Our work also found its way to more specialized audiences. The State of the Rockies Project at Colorado College was able to present our research and the video to key federal decision-makers, effectively encouraging them to find solutions for the delta’s daunting problems. The Secretary of the United States Department of the Interior Ken Salazar, United States Under Secretary of Agriculture Harris Sherman, and the head of the United States Geological Survey Marcia McNutt each came to the Colorado College campus during the 2011-2012 academic year to engage with us and see our work.

When we combined the voice of a new generation with those of seasoned advocates for the delta’s restoration, the message resonated. In November 2012, the hard work of many individuals and organizations yielded historic results. With the signing of Minute 319, an international agreement between the United States and Mexico, the two nations have settled on an experimental plan to bring water back to the delta.

In the winter and spring of 2014 this became reality as an experimental pulse flow of water was released from Morelos Dam on the US-Mexico border, and the dry Colorado River channel once again flowed to the sea.

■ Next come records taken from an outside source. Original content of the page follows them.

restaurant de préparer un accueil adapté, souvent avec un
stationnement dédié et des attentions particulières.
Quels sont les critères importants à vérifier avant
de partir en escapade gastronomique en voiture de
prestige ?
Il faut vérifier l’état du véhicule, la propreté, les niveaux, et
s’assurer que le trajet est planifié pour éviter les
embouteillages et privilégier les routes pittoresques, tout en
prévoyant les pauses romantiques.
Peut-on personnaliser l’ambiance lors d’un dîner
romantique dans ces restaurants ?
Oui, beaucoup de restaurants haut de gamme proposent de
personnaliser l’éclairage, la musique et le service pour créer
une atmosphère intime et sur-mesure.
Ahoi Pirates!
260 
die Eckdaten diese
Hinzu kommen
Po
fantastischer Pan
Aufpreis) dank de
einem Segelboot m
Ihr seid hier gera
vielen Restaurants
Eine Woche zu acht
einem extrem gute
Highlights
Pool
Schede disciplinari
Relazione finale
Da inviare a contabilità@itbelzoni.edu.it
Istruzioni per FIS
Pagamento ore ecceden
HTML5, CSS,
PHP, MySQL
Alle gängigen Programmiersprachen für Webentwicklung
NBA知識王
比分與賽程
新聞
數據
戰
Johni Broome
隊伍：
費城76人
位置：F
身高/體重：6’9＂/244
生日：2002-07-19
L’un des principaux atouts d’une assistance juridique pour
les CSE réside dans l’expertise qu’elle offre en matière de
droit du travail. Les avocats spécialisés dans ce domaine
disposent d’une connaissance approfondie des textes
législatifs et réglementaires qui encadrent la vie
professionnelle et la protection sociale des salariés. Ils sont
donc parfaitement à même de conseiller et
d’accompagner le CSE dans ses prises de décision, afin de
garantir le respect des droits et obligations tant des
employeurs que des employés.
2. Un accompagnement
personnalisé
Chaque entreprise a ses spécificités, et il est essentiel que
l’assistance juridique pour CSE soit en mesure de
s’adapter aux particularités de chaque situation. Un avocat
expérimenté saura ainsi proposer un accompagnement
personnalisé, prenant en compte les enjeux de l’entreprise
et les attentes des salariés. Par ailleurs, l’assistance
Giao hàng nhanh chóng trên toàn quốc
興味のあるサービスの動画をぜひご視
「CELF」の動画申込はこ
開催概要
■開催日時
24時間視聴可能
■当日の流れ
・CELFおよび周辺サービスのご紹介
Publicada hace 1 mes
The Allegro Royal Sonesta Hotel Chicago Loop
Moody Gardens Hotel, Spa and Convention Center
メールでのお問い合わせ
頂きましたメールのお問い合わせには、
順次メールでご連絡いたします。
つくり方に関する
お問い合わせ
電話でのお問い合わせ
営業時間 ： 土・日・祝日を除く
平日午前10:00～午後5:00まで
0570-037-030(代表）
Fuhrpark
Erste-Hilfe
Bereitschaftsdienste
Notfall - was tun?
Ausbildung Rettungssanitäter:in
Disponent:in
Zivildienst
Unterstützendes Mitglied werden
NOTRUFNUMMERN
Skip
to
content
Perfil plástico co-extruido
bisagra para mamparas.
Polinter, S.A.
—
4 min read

We offered but one voice among many. As Jennifer Pitt, the Colorado River Project Director for Environmental Defense Fund stated: “it took many hands to lift the gates at Morelos Dam.” The State of the Rockies Project is nonetheless very proud to have played a small but significant role in this achievement.

In doing so, we also hope to have planted a seed of inspiration for other colleges, universities, and most importantly, students, to undertake this important work – making the voices of a new generation, deeply concerned with the future of our planet, be heard loud and clear.

Brendan Boepple is a 2011 political science graduate of Colorado College (CC) who now serves as Assistant Director of CC’s State of the Rockies Project. Having grown up in Connecticut, he has, during his years in Colorado Springs, come to love the western landscape. He plans to pursue graduate studies in the next several years.